Why phonics is essential

The role of phonics in learning to read is one of the most researched aspects of education, in terms of both the volume of research over the past few decades and the consistency of the evidence. Numerous reviews of scientific studies of reading  have recommended that early reading instruction should have a well-developed systematic and explicit phonics component.

The research has also shown that children who struggle to learn to read — either because they have had an impoverished home learning environment or because of a learning difficulty — are most likely to benefit from highly systematic and explicit phonics instruction. However, all children benefit from phonics instruction to some extent, whether it is for learning to read or learning to spell.

The Simple View of Reading

The Simple View of Reading says that reading comprehension requires word recognition and language comprehension. A deficit in either aspect will result in poor reading ability. If a child can read words aloud correctly but does not know what they mean, the child will not understand and therefore is not really reading. Conversely, a child can have a large vocabulary and good listening comprehension but these will not be of use if they cannot decipher the words on the page. The Simple View of Reading has been validated and extended in many studies in many languages.

Explicit and systematic instruction in phonics is the most effective and efficient route to accurate and fluent word recognition; by teaching children to decode words. When children know how to decode, they will be able to read almost any word they encounter.

Longitudinal studies have repeatedly found that a child’s ability to decode is a strong predictor of their reading level. Lervag, Hulme, & Melby-Lervag (2017) found that decoding and listening comprehension together accounted for 96% of variation in reading comprehension. The authors wrote

“Without adequate levels of decoding, oral language comprehension skills cannot be engaged to allow the comprehension of a written text.”

Beginning readers need to know how words sound

There have been hundreds of studies of the cognitive processes involved in developing skilled reading (for a recent review see Castles, Rastle, & Nation, 2018). When children are first learning to read, they need to build neurological connections between the parts of the brain that store letters (visual information) and sounds (phonological information). This seems to happen almost effortlessly for some children; but others — such as children with dyslexia — need multiple exposures for this information to be retained in their long-term memory. The word that is read must then find a match in the semantic (meaning) area of the brain for comprehension to occur.

Beginning readers do not make direct connections between print and meaning in the same way that skilled readers do. However, as children become proficient readers with a large store of familiar words via a process called orthographic mapping, the phonological route to meaning is required less often.

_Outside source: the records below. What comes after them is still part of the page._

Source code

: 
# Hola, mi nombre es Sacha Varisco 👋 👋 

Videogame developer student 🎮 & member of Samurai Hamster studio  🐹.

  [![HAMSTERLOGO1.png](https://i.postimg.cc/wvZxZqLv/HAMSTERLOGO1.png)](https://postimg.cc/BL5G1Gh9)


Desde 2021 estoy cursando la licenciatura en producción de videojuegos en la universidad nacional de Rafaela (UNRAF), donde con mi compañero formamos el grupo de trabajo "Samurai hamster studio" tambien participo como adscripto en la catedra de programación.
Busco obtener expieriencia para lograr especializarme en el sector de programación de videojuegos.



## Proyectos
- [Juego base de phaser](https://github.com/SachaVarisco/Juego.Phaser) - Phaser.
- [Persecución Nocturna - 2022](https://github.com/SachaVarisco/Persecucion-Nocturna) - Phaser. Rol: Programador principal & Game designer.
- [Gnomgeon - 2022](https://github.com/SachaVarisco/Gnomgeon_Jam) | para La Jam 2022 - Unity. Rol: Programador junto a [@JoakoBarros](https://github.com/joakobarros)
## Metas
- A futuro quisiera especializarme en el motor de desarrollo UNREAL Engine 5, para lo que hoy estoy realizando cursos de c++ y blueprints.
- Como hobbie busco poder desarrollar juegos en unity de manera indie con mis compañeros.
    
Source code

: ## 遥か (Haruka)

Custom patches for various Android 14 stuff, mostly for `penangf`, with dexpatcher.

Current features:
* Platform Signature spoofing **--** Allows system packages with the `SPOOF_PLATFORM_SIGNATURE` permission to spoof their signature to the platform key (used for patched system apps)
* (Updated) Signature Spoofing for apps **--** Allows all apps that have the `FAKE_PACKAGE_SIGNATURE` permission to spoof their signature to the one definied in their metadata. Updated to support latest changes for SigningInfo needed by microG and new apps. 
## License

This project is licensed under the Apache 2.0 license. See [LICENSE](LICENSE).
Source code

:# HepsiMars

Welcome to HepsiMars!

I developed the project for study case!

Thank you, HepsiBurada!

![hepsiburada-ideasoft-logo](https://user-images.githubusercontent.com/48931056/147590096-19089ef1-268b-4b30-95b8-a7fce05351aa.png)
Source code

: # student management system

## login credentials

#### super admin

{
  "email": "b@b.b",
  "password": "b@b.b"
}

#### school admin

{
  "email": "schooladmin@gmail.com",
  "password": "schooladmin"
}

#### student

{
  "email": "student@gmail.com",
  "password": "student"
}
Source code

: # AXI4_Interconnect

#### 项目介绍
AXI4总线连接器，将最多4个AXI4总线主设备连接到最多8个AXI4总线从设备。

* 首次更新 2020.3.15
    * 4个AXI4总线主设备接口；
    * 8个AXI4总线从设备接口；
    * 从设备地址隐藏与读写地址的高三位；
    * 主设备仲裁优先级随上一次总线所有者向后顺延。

What are the Essential Understandings of the Nature of Reading Development, Reading Difficulties and Effective Instruction? This presentation by David Kilpatrick addresses the nature and causes of reading difficulties; the importance of explicit instruction in advanced phonemic awareness, and fluency as a by product of having instant access to most or all of the words on the page.

The complexity of English makes systematic and explicit phonics instruction more important

English is a more complex language than other alphabetic languages such as Finnish or Italian — English has a ‘deep orthography’. While some other alphabetic languages have close to 1:1 letter sound correspondence (each letter has one sound associated with it), written English has 44 sounds associated with the 26 letters of its alphabet — some sounds are represented by combinations of letters (eg. /sh/), and some letters are represented in spoken language by more than one sound (eg. the letter c can be /s/ or /k/).

English is thus more accurately described as a morphophonemic language than a strictly phonetic language, but most words and morphemes are phonetically decodable; that is: they can be ‘sounded out’ using knowledge of the rules of written English.  This characteristic of English makes good phonics teaching more rather than less important — the complexity of English makes it difficult for children to learn the rules (and the exceptions) without careful and explicit teaching.